HERO shared this concert with (among others) the Leicester Society of Recorder Players conducted by Sophie Gray, and they started the proceedings with the jaunty ‘Sheffield Hornpipe‘ by Sheila Richards. Three pieces by Anthony Holborn followed, the gently flowing ‘Paradizo‘, a strongly rhythmic ‘Galliard‘ and ‘The Choise‘ – perhaps a bit of Franglais here – a tuneful and brisk piece in G minor. Poulenc’s ‘L’embarquement pour Cythere‘, inspired by a painting by Watteau of the birthplace of Venus, is a gently lilting waltz, and the ‘Two Sea Songs‘ by Runswick feature some exquisite solo recorder and delicious harmony. The set finished with Scott Joplin’s ‘Entertainer‘.

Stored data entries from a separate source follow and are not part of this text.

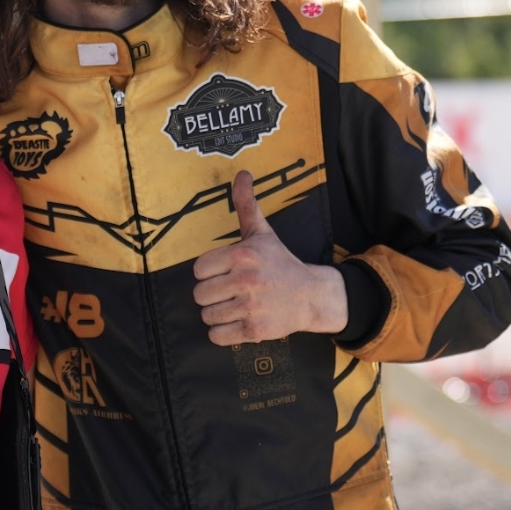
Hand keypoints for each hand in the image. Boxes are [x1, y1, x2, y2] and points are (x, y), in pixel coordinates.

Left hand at [191, 171, 346, 345]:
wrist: (311, 295)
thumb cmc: (280, 263)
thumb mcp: (262, 232)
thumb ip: (246, 205)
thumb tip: (242, 173)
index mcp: (242, 254)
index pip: (198, 269)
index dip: (209, 273)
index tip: (225, 273)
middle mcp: (245, 280)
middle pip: (199, 295)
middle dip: (212, 295)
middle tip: (230, 292)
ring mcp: (250, 307)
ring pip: (207, 316)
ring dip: (218, 314)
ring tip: (236, 306)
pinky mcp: (255, 330)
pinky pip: (217, 337)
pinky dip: (223, 333)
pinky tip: (237, 322)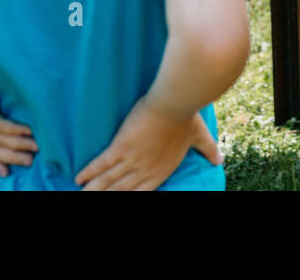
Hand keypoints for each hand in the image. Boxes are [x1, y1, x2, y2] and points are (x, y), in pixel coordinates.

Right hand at [74, 100, 221, 190]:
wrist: (176, 102)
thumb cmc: (188, 117)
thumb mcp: (200, 137)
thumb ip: (208, 151)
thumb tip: (220, 160)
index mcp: (162, 171)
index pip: (141, 191)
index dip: (127, 196)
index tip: (117, 197)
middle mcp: (145, 170)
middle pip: (121, 190)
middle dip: (106, 195)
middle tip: (91, 197)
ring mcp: (132, 160)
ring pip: (108, 180)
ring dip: (95, 189)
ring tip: (82, 194)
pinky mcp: (121, 147)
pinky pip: (102, 163)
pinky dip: (89, 172)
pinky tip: (79, 178)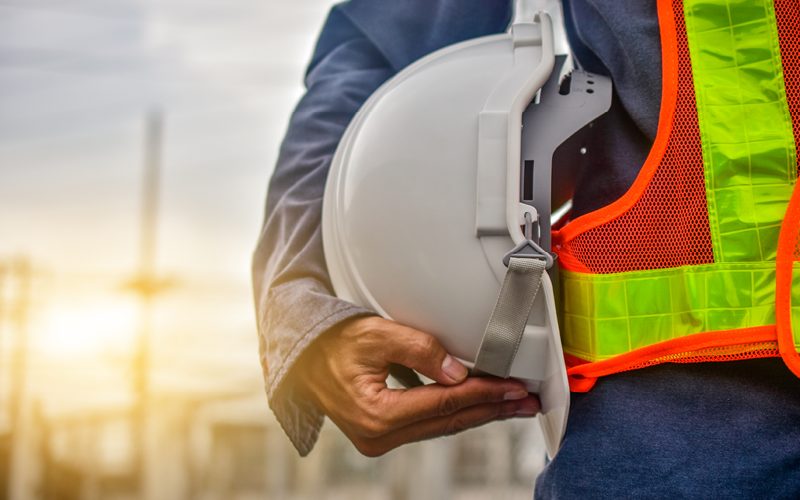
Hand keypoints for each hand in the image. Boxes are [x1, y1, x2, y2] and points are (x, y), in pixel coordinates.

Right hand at [292, 316, 539, 456]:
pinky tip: (478, 405)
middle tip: (526, 402)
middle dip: (492, 409)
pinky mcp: (381, 433)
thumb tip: (459, 372)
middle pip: (448, 421)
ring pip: (442, 426)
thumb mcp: (376, 334)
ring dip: (478, 413)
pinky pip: (428, 424)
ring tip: (512, 405)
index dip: (484, 394)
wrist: (302, 357)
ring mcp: (379, 439)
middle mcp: (379, 435)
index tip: (513, 387)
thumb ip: (420, 350)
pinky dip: (455, 412)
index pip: (444, 403)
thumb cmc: (333, 342)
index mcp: (377, 414)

Mistral Saxophones then played a wide variety of music, including a contrasting version of ‘Shenandoah‘ (previously heard in the Sea Songs) with some evocative solo sax, and a spirited ‘Diamond State Rag‘ by Will Brown arranged by Bruce Evans. ‘Kayleigh in Killarney‘ by Keri Degg had a nice Celtic swing.

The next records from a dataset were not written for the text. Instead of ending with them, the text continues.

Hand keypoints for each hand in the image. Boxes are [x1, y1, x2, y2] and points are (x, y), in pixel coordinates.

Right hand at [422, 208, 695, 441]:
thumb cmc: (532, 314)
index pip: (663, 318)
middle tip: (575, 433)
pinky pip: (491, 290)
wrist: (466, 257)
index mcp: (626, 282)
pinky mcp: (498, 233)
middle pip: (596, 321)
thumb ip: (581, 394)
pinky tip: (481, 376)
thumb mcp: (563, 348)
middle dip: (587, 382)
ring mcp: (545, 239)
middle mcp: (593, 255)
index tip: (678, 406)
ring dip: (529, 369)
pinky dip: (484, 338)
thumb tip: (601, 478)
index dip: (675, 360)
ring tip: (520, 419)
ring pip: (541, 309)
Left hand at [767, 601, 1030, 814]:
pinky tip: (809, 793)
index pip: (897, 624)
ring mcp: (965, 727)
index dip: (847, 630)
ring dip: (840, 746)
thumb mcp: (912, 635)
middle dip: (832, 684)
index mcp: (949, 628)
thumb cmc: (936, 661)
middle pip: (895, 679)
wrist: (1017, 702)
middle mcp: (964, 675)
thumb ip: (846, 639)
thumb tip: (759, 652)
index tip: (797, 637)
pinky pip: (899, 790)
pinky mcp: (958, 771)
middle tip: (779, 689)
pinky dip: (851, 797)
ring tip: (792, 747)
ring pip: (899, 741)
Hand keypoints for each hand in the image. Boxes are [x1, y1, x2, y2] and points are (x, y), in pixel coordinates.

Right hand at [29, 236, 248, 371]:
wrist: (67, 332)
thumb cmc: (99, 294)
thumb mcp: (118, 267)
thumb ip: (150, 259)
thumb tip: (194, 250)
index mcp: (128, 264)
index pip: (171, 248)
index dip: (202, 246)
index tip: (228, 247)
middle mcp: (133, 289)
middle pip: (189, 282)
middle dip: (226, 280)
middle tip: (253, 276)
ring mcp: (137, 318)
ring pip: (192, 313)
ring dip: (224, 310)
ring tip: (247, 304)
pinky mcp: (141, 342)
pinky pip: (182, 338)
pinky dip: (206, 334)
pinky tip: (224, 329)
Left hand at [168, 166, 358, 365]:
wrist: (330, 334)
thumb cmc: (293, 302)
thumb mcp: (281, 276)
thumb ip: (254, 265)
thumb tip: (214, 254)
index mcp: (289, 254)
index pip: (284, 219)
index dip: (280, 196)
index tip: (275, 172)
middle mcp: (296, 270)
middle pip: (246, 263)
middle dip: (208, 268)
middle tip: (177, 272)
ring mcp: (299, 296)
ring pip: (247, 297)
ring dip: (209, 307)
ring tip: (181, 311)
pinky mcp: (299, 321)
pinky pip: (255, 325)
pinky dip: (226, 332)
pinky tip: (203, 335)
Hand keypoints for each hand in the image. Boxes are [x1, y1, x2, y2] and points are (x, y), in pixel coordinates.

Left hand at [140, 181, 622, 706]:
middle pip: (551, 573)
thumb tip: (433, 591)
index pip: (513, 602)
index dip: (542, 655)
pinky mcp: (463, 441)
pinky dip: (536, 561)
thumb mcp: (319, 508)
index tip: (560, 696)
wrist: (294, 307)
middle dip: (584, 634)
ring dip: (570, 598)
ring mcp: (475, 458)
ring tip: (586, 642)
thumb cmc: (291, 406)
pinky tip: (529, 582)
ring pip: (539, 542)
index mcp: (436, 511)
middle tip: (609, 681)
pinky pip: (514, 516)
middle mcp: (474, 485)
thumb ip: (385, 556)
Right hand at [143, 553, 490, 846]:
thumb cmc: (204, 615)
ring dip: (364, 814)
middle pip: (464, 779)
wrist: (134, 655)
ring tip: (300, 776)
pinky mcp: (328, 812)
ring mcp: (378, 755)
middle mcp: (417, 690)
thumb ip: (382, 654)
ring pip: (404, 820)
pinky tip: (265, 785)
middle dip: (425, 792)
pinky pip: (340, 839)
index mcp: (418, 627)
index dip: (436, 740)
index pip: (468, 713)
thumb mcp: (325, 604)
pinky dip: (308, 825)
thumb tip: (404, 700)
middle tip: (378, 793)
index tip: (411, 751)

HERO then took the stand with Glen Shannon’s 2012 tone poem ‘Mountain Mosaic‘. Starting with a majestic evocation of sunrise on solo alto, we are treated to some imaginative harmonies and counterpoint from the upper sections before the lower recorders join in. A more rhythmic passage follows and then some sombre reflections; throughout great use is made of contrasting and combining the tone colours of the different sections to illustrate mountain scenes, wildlife, streams, a town festival and finally sunset. A great piece with some ravishing melodies that makes full use of the recorder orchestra’s tonal palette.
Somewhat at the other end of the age spectrum to myself and (most) of the performers so far, we then had some primary school children who treated us to an ‘Echo Tune‘, ‘Tango‘, and then joined forces with HERO in an ingenious arrangement of the ‘Battle Hymn of the Republic‘. We then had ‘Hoppity’s Hornpipe‘ by David Moses and some enthusiastic audience participation semaphore, with which I valiantly tried to keep up!

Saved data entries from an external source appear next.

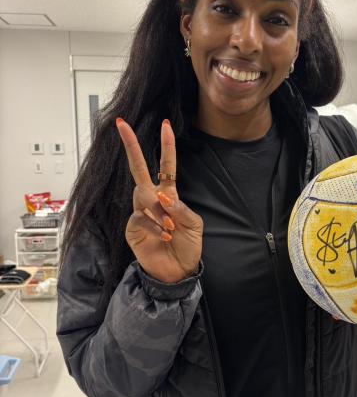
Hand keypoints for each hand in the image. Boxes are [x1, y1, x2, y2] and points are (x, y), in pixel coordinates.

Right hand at [116, 117, 202, 282]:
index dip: (166, 147)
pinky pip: (140, 217)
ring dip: (158, 209)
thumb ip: (181, 208)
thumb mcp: (194, 226)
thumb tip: (163, 195)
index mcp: (169, 195)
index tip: (165, 125)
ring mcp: (140, 212)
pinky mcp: (132, 227)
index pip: (166, 166)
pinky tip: (164, 234)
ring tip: (171, 227)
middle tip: (122, 125)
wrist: (177, 271)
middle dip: (131, 146)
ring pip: (142, 196)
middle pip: (138, 169)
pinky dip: (154, 225)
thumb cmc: (187, 247)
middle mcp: (152, 200)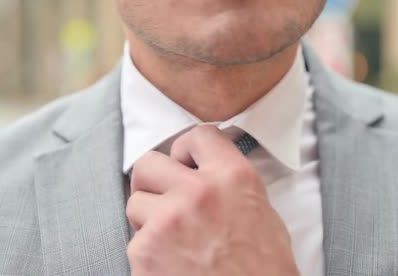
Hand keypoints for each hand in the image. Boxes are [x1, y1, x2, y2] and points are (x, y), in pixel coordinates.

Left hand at [126, 125, 298, 275]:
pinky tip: (171, 264)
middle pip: (149, 163)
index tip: (184, 163)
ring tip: (171, 240)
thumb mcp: (261, 211)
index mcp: (233, 177)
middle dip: (153, 181)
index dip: (186, 150)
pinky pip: (134, 241)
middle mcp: (199, 192)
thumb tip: (203, 170)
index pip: (197, 135)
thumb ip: (228, 182)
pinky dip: (148, 254)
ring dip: (148, 220)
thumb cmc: (264, 267)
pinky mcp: (146, 251)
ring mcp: (169, 221)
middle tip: (163, 199)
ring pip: (135, 203)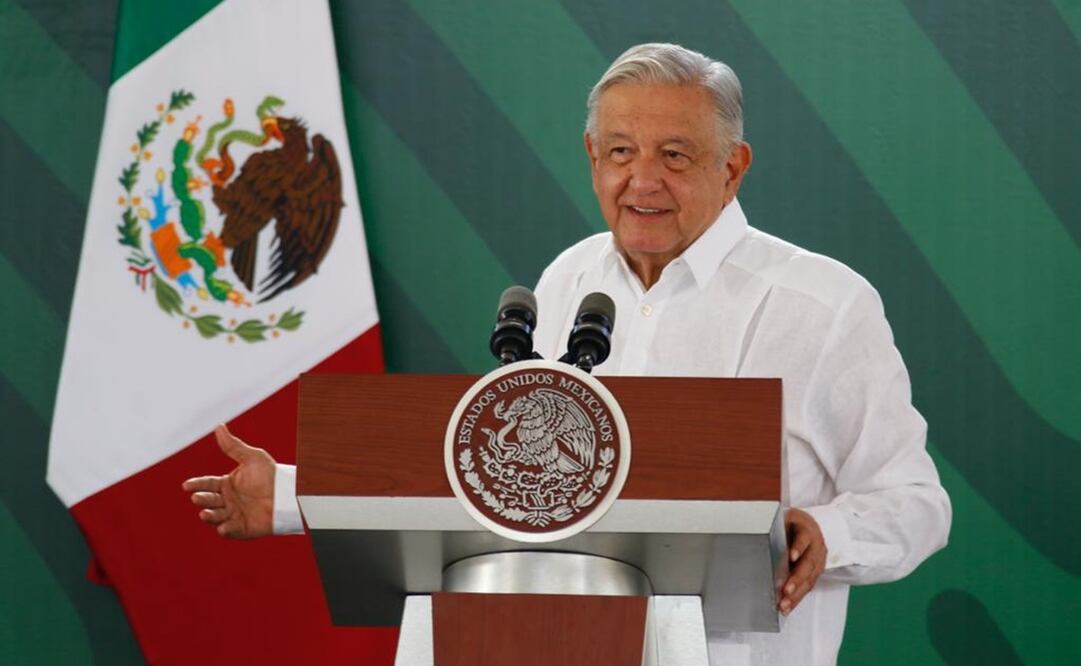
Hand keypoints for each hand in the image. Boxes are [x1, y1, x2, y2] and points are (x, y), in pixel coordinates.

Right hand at [181, 424, 275, 538]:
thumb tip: (219, 426)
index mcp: (227, 484)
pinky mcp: (243, 528)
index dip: (197, 484)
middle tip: (197, 497)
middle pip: (208, 501)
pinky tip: (222, 528)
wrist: (289, 494)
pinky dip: (225, 530)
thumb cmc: (271, 475)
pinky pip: (231, 531)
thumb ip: (233, 446)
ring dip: (209, 516)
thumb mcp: (251, 458)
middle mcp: (227, 500)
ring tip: (205, 514)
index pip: (207, 484)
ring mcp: (234, 515)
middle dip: (201, 499)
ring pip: (216, 517)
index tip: (187, 485)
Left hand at [779, 508, 826, 614]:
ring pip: (809, 579)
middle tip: (786, 590)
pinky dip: (797, 599)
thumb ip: (773, 527)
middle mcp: (816, 547)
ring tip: (784, 604)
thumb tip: (752, 532)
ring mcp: (818, 561)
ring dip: (797, 594)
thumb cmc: (792, 524)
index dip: (798, 547)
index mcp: (807, 530)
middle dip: (797, 579)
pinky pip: (807, 587)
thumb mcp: (784, 519)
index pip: (804, 538)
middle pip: (808, 564)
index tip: (791, 556)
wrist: (808, 526)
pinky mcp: (815, 573)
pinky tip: (788, 606)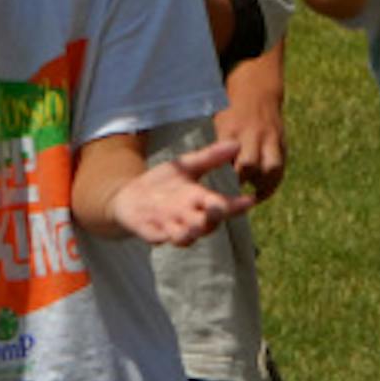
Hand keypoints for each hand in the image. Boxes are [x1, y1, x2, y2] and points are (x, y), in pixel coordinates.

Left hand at [107, 140, 254, 245]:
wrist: (129, 198)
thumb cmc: (163, 185)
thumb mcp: (186, 167)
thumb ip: (209, 158)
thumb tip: (236, 143)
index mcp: (198, 201)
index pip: (222, 206)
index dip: (235, 206)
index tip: (250, 200)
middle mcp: (187, 217)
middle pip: (206, 223)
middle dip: (212, 217)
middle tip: (218, 208)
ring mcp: (168, 226)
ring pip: (183, 235)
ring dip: (189, 232)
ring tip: (194, 227)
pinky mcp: (148, 230)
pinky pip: (155, 236)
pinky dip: (159, 236)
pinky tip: (162, 234)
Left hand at [218, 58, 286, 200]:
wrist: (257, 91)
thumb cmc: (230, 111)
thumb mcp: (219, 122)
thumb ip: (216, 146)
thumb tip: (204, 173)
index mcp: (231, 129)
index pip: (226, 156)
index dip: (222, 173)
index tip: (216, 188)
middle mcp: (252, 134)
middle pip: (249, 163)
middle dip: (242, 181)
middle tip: (233, 195)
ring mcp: (269, 138)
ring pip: (271, 167)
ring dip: (264, 186)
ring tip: (254, 197)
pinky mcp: (281, 143)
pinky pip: (281, 166)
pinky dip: (274, 182)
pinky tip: (264, 192)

HERO finished the show with non other than Béla Kéler’s ‘Französische Lustspiel-Ouvertüre‘ (Deutschfranglais?) in an excellent arrangement by Joanna Brown – I especially liked the treble staccato chords with melody on the basses in the middle section. A staple from my years with the Birmingham Concert Band and guaranteed to send the audience home humming and whistling!
On a grey March afternoon the church was warm and colourful and the Wigstonians turned out in force for a veritable musical feast.